La grande metteure en scène qui a illustré et défendu des auteurs devenus incontournables dans notre dramaturgie, comme Marcel Dubé, Claude Gauvreau, Michel Tremblay et Réjean Ducharme, s’est même vu remettre pour la première fois un Prix Gascon-Roux pour La Bonne âme du Se-Tchouan de Brecht, ex aequo avec René Richard Cyr pour son mémorable Caligula de Camus.
Les deux pièces ont d’ailleurs récolté le plus grand nombre de prix, soit celui de l’interprétation féminine par Isabelle Blais, de la conception des décors par Danièle Lévesque et de la conception sonore par Philippe Brault pour ce texte rarement joué de Brecht, alors que Caligula a consacré Benoît McGinnis comme meilleur acteur et Erwann Bernard meilleure conception d’éclairage.
La comédienne Catherine Trudeau quant à elle a reçu ex aequo le convoité Prix de la meilleure interprétation féminine pour son rôle coquin de Lisette dans Le Jeu de l’amour et du hasard. La pièce de Marivaux aura valu aussi à Judy Jonker la meilleure conception des costumes.
Il est important de le rappeler, les Prix Gascon-Roux sont remis par le vote des quelque 10 500 abonnés du TNM. C’est le sculpteur Michel Goulet, accessoirement scénographe de Denis Marleau, qui a conçu le trophée sous la forme d’un morceau de casse-tête, rappelant que le théâtre est une affaire de gang dont chaque membre est essentiel à la réussite d’un tout.

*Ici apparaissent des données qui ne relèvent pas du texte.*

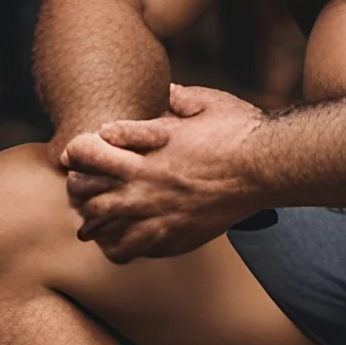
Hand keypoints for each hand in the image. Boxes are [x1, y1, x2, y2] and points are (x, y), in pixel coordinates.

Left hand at [61, 83, 266, 259]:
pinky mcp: (174, 237)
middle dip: (79, 186)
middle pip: (86, 191)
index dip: (79, 149)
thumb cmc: (238, 131)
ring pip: (102, 225)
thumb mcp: (204, 102)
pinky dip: (118, 246)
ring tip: (92, 221)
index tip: (84, 149)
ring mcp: (158, 214)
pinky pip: (130, 249)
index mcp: (145, 150)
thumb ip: (177, 99)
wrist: (267, 168)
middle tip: (83, 185)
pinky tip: (119, 242)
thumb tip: (167, 95)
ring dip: (92, 220)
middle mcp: (144, 184)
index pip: (86, 150)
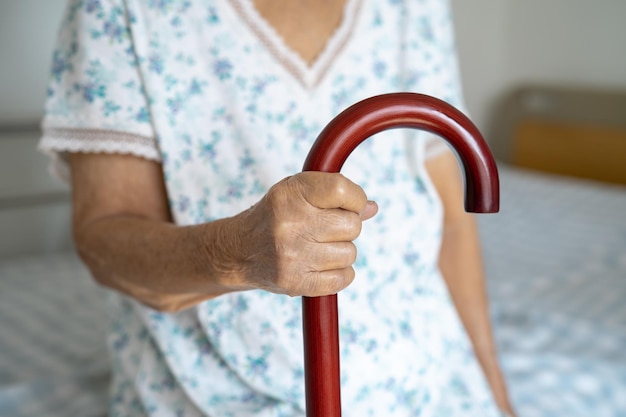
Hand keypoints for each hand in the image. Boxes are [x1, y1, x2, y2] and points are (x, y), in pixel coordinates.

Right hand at [225, 172, 376, 296]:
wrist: (239, 252)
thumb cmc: (275, 217)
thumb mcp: (296, 193)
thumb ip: (334, 195)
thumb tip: (371, 208)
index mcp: (290, 194)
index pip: (341, 189)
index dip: (355, 199)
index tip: (351, 204)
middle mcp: (290, 223)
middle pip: (352, 225)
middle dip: (346, 227)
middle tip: (326, 229)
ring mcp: (292, 255)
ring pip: (349, 253)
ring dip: (341, 251)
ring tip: (318, 247)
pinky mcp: (295, 282)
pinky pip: (343, 278)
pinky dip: (339, 273)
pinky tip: (321, 265)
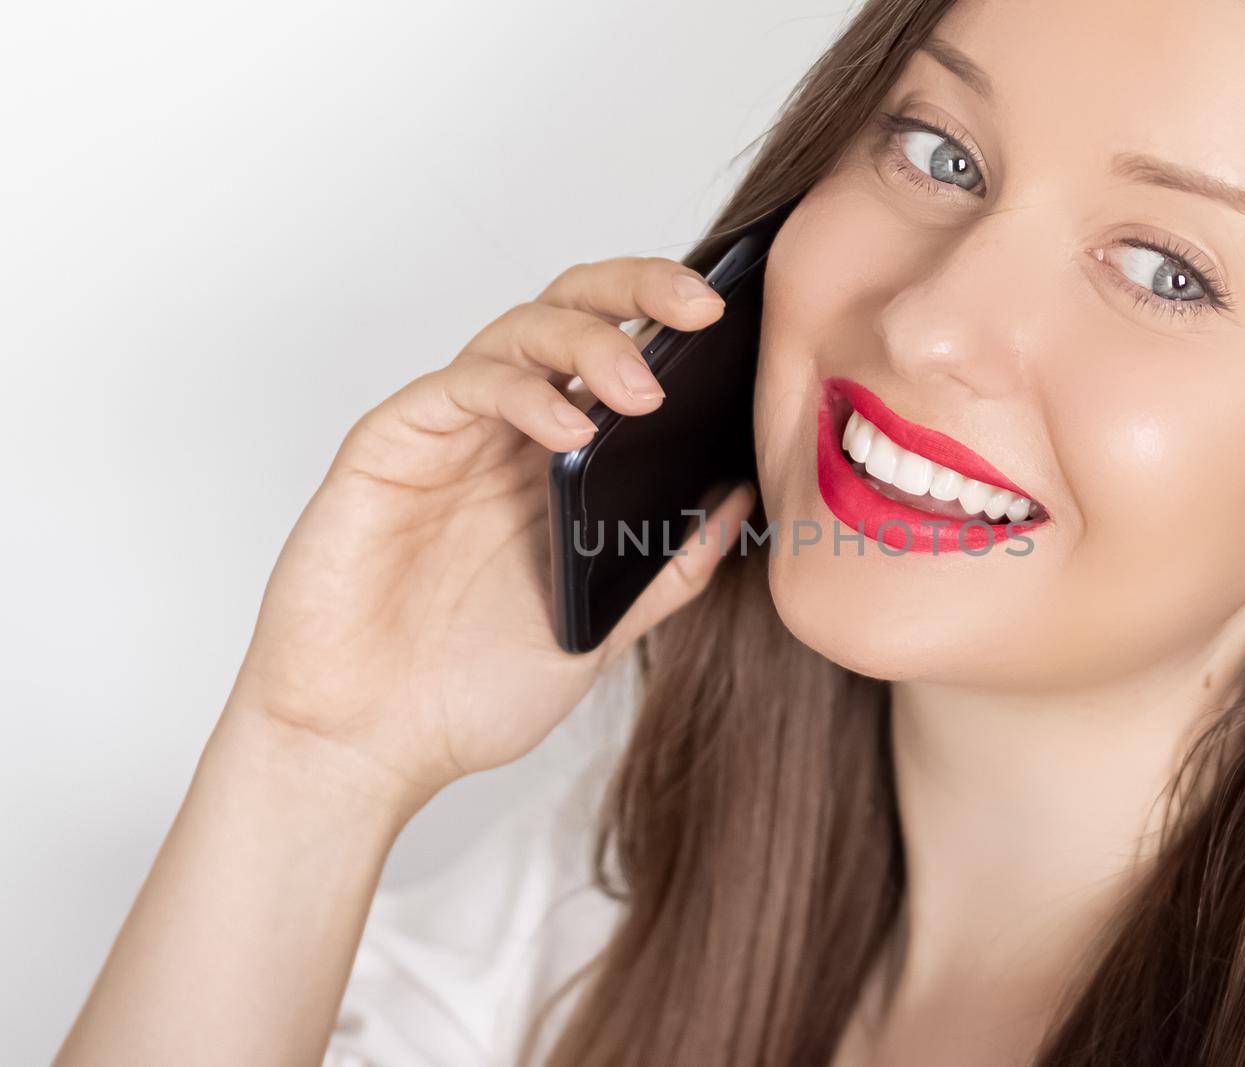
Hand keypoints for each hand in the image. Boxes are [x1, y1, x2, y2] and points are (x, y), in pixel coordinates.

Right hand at [225, 256, 753, 809]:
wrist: (365, 745)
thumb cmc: (467, 691)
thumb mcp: (602, 629)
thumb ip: (668, 567)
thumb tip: (741, 497)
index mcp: (557, 465)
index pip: (619, 355)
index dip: (670, 325)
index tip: (740, 324)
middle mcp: (504, 434)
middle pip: (569, 313)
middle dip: (637, 290)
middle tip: (702, 307)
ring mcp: (448, 436)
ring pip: (518, 334)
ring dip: (589, 342)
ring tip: (645, 390)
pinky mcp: (389, 446)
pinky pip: (459, 388)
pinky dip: (520, 395)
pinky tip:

Au cours de son long règne, Lorraine Pintal est venue ajouter d’autres prix et bourses à cette soirée, comme le Prix Olivier-Reichenbach de la relève attribué cette fois-ci à Gabriel Lemire pour son rôle de Benvolio dans Roméo et Juliette de Shakespeare. Pour sa part, la Bourse à la création Jean-Louis Roux est une résidence d’écriture qui revient aux deux ans, en alternance avec la Bourse Jean-Pierre Ronfard qui offrira un terrain d’exploration inestimable pour le metteur en scène Florent Siaud avec son Britannicus de Racine prévu pour la saison 2018-2019.
Enfin, nouvellement créée et d’une valeur de 1 000 $, la Bourse Inclusion et Équité s’ouvrant à la diversité culturelle a été attribuée pour cette première fois à la comédienne noire Nadine Jean qui bénéficiera en même temps d’un stage de formation sur la production Vu du pont d’Arthur Miller qui sera à l’affiche du TNM en novembre prochain.

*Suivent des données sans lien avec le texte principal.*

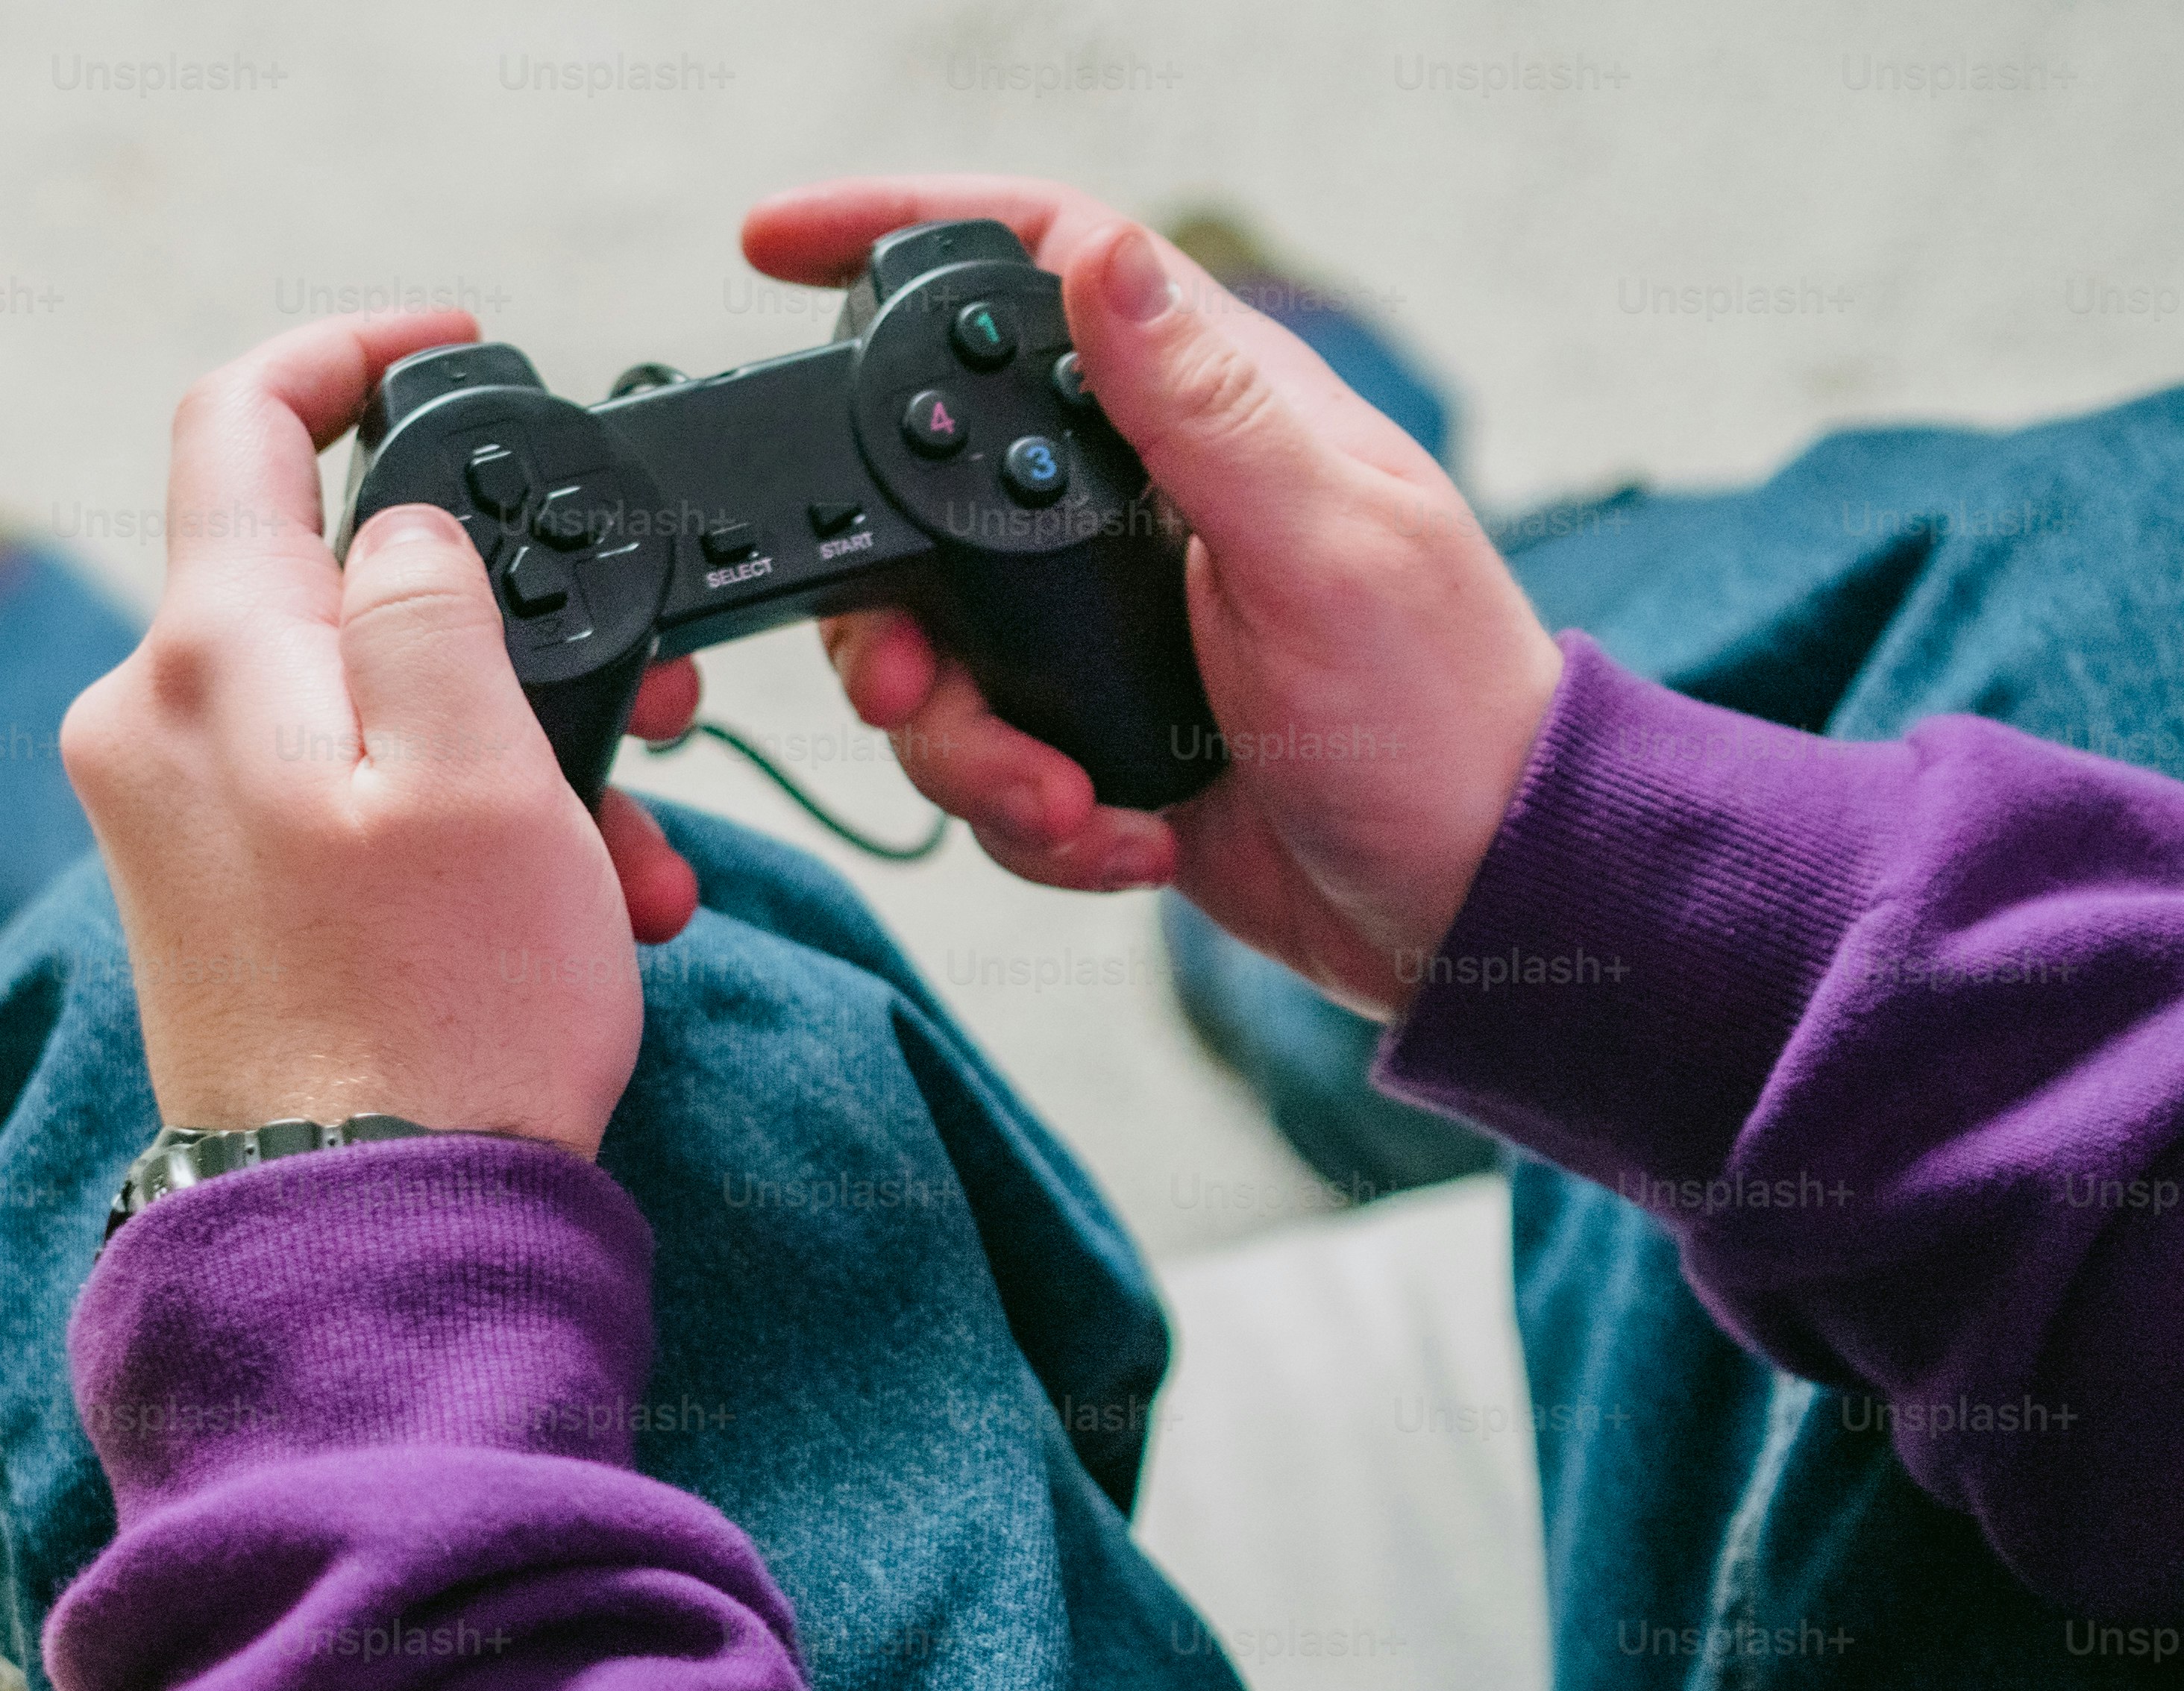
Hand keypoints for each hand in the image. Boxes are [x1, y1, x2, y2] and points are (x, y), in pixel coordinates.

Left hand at [57, 311, 700, 1155]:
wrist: (380, 1245)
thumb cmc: (443, 1023)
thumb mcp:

La cérémonie festive, comme en famille, était animée par Normand Chouinard qui a comparé le travail avisé de Lorraine Pintal au défi de « faire les finales à chaque année ». Pascale Bussières, René Richard Cyr, Marie Tifo, Alice Ronfard, Michel Tremblay sur vidéo, Sophie Prégent, Dominic Champagne, Danièle Lévesque et même Robert Lepage sont venus tour à tour témoigner au micro de leur admiration pour la patronne des lieux, en reconnaissance de son apport artistique incomparable à l’histoire du TNM.

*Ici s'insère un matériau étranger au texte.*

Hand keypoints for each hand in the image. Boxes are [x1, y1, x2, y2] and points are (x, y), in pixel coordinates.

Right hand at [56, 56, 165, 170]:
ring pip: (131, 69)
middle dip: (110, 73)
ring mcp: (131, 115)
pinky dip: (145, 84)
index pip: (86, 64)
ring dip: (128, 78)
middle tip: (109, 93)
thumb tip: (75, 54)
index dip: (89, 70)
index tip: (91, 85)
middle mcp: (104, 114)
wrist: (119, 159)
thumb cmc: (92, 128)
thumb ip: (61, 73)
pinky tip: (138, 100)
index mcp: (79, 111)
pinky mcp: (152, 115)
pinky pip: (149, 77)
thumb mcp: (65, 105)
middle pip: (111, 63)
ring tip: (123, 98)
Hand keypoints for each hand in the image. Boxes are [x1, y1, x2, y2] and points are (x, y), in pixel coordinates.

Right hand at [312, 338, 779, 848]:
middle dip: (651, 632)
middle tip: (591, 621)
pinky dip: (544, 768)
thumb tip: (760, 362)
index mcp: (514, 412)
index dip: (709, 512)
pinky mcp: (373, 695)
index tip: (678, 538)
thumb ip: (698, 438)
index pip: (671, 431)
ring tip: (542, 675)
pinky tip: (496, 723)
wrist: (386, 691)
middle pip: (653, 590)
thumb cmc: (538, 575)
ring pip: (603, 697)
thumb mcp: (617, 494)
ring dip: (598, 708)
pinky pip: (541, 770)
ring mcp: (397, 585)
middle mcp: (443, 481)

Tous ces artistes ont parlé du dynamisme à tout crin de Lorraine Pintal et de son énergie contagieuse de cheftaine, telle une gladiatrice secouant avec force et courage les colonnes du temple, de son sens aiguisé du travail en équipe, de son audace et de sa sensibilité, du discernement dans ses choix artistiques, de son souci de faire connaître la relève, de sa créativité infatigable, de son intelligence émotive, de son amour pour les acteurs et, en un mot, de son flair qui fait que les spectacles qu’elle programme au TNM se voient très souvent ajouter des supplémentaires.
Cet hommage n’aurait pas été complet sans les mots d’appréciation adressés par eux tous envers Loui Mauffette, l’attaché de presse du TNM qui aime se définir comme attaché de cœur. René Richard Cyr a parlé de la « sincérité épeurante » du fils de Guy Mauffette qui possède ce doigté intangible pour soutenir en douceur et « chouchouter » ces grands sensibles que sont les artistes de théâtre.
Tel un couple dépareillé mais qui se complète, Loui Mauffette et Lorraine Pintal auront avec bonheur tenu le gouvernail de cet immense bateau ivre qu’est le TNM, voguant sur les eaux tumultueuses de la création théâtrale depuis un bon 25 ans d’excellence et de succès hautement mérité.